Chillan, gruñen, se toman cualquier leche rancia y asquerosa que sacan de cajones empolvados. Mueven las manos como si quisieran ser pájaros y se golpean como changos enojados. Pelan los dientes a cada rato. Se retan con miradas antagónicas y llenas de extrañas emociones. Alegría nerviosa, euforia contenida, empatía engañosa, amor triste…
Ahora parecen una jauría de hombres practicando una cacería entre juegos y mimos, pero son una manada de solitarios. Llegan solos y se tocan sin importarles la inmundicia que desprenden.
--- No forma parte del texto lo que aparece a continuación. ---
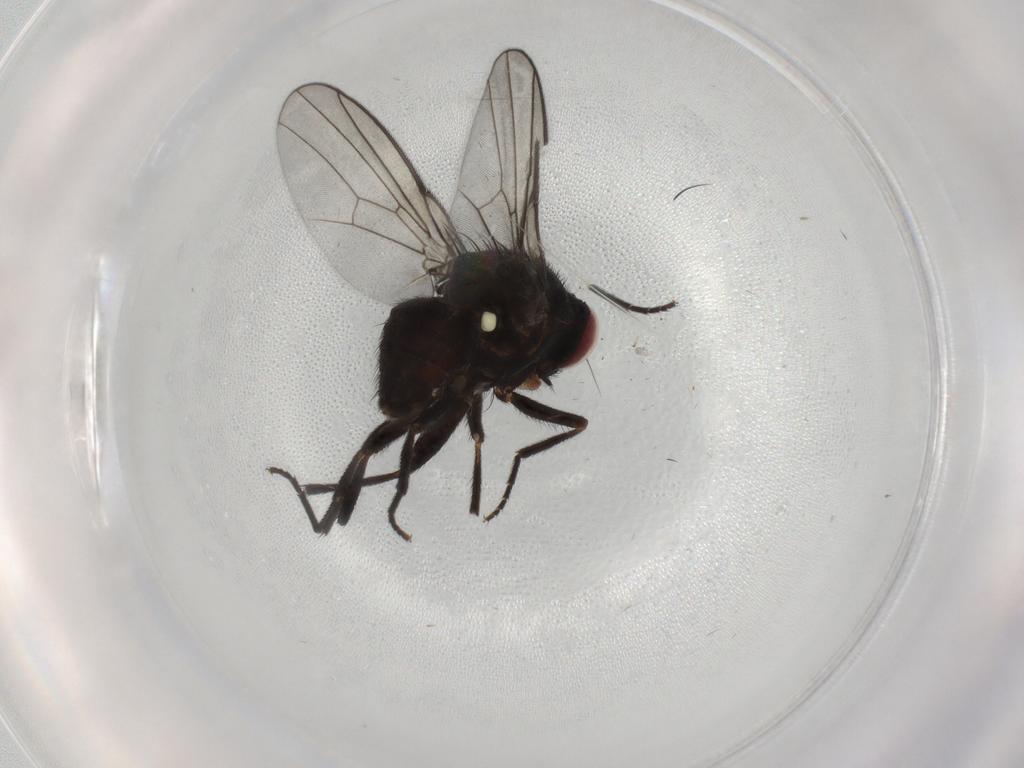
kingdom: Animalia
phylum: Arthropoda
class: Insecta
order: Diptera
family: Agromyzidae
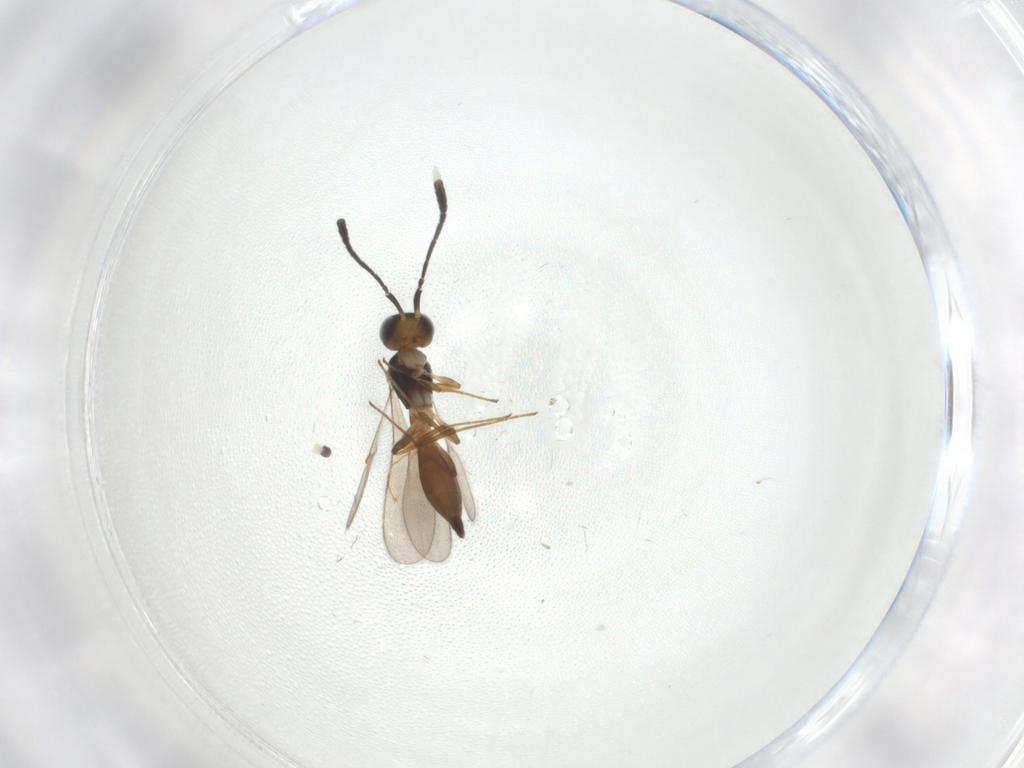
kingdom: Animalia
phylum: Arthropoda
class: Insecta
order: Hymenoptera
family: Scelionidae
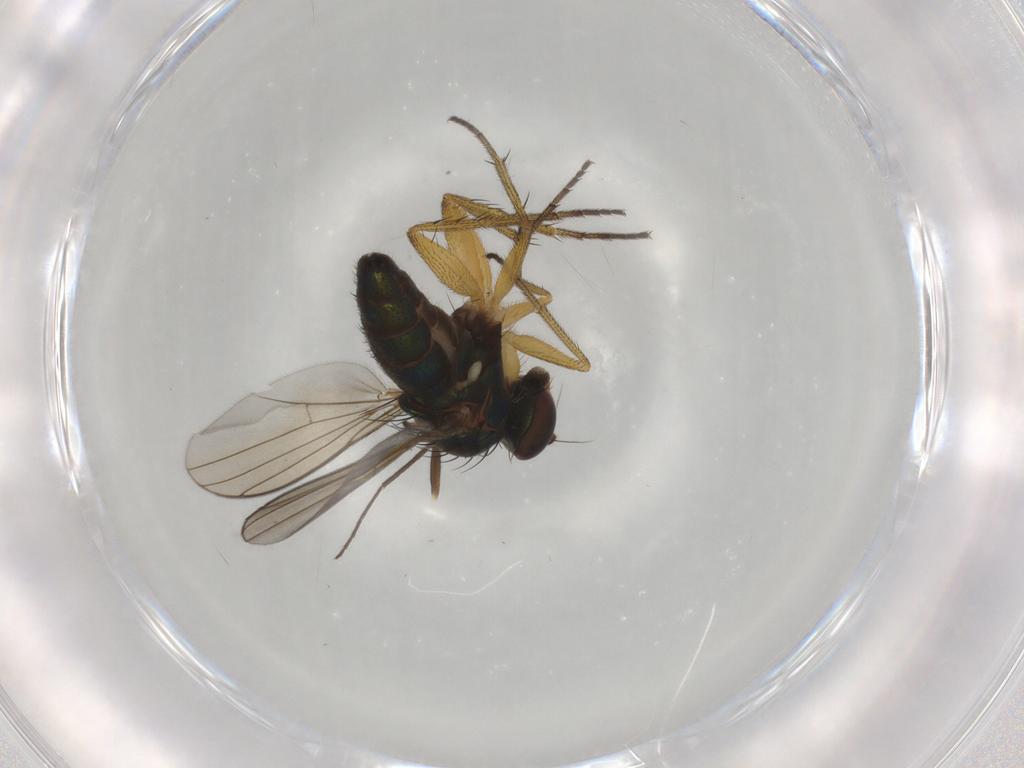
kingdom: Animalia
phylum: Arthropoda
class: Insecta
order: Diptera
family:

Luego pasan horas enteras sin moverse, miran para todo lado sin siquiera notar el viento frío, el canario del vecino o los sonidos espectrales que arremeten desde la ventana. Nadie le gana al otro, nadie somete a ninguno, nadie manda y ninguno aparenta ser un alfa.
Y como llegan se van, uno por uno, restregándose los pechos y abandonando al dueño del lugar. Se van dejando un lugar apestado a hombres sedentarios cuya fuerza pareciera residir en la carne blanda de sus abdómenes.
A veces me gustaría que los humanos pudieran hablar, pero a veces creo que sería mejor que nunca aprendieran.